When I first saw this infographic from the UK company Computer Planet about the health benefits of playing video games, I thought, “Hmm, interesting, but how much relevance does it have to baby boomers?”
After all, the prototypical image of gamers is of young men — who, as the infographic itself suggests, are seen as “anti-social hermits who shut themselves in their bedrooms day and night.”
And along with that image goes empty pizza boxes, bottles of soda or beer, maybe a haze of cigarette smoke…you get the picture.
Then I did a little research and was surprised to read that nearly a quarter of all gamers in the U.S. are age 50-plus, outdistancing those aged 36-49 and not too far behind the under 18 and 18-35 age ranges.
There’s more: according to surveys by Pew Research, in 2017 55 percent of Americans aged 50 and up played video games at least some of the time.

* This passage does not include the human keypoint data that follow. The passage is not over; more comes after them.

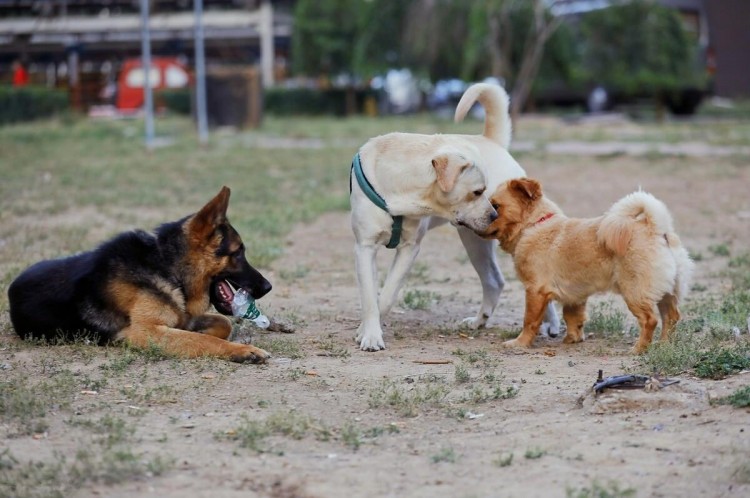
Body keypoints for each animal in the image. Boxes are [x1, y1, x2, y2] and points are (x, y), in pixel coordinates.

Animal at [8, 187, 274, 362]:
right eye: (238, 253)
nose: (268, 287)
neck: (168, 268)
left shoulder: (180, 318)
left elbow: (221, 324)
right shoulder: (145, 332)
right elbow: (206, 340)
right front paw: (241, 350)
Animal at [352, 82, 560, 350]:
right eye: (478, 191)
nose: (494, 213)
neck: (400, 189)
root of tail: (491, 141)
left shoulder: (410, 248)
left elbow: (386, 295)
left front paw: (369, 330)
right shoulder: (365, 247)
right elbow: (370, 297)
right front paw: (369, 333)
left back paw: (550, 324)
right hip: (474, 241)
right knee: (494, 280)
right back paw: (479, 321)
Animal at [478, 177, 696, 352]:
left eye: (495, 206)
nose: (481, 218)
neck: (535, 225)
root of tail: (657, 229)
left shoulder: (535, 291)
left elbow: (530, 321)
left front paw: (520, 343)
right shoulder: (574, 295)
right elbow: (572, 316)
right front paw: (572, 338)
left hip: (635, 292)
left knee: (650, 320)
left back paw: (639, 348)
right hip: (666, 291)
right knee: (671, 316)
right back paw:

Other surveys show even higher rates, up to 65 percent of the 50-plus population.
And more than a third of gamers aged 65 and up say they play almost daily — well outpacing any other age group (about a fifth of those aged 50-64 said they played daily, about equal to younger adults).
So the potential health benefits of gaming suddenly seemed very relevant indeed.
The infographic makes the case that gaming can do everything from alleviating pain to increasing your brain matter and memory capacity.
So, if you haven’t played video games since the days of Pac-Man and Donkey Kong, you might want to limber up those wrists and fingers and give Tetris or Super Mario a try. Lots of other baby boomers do, and may well be benefiting from it.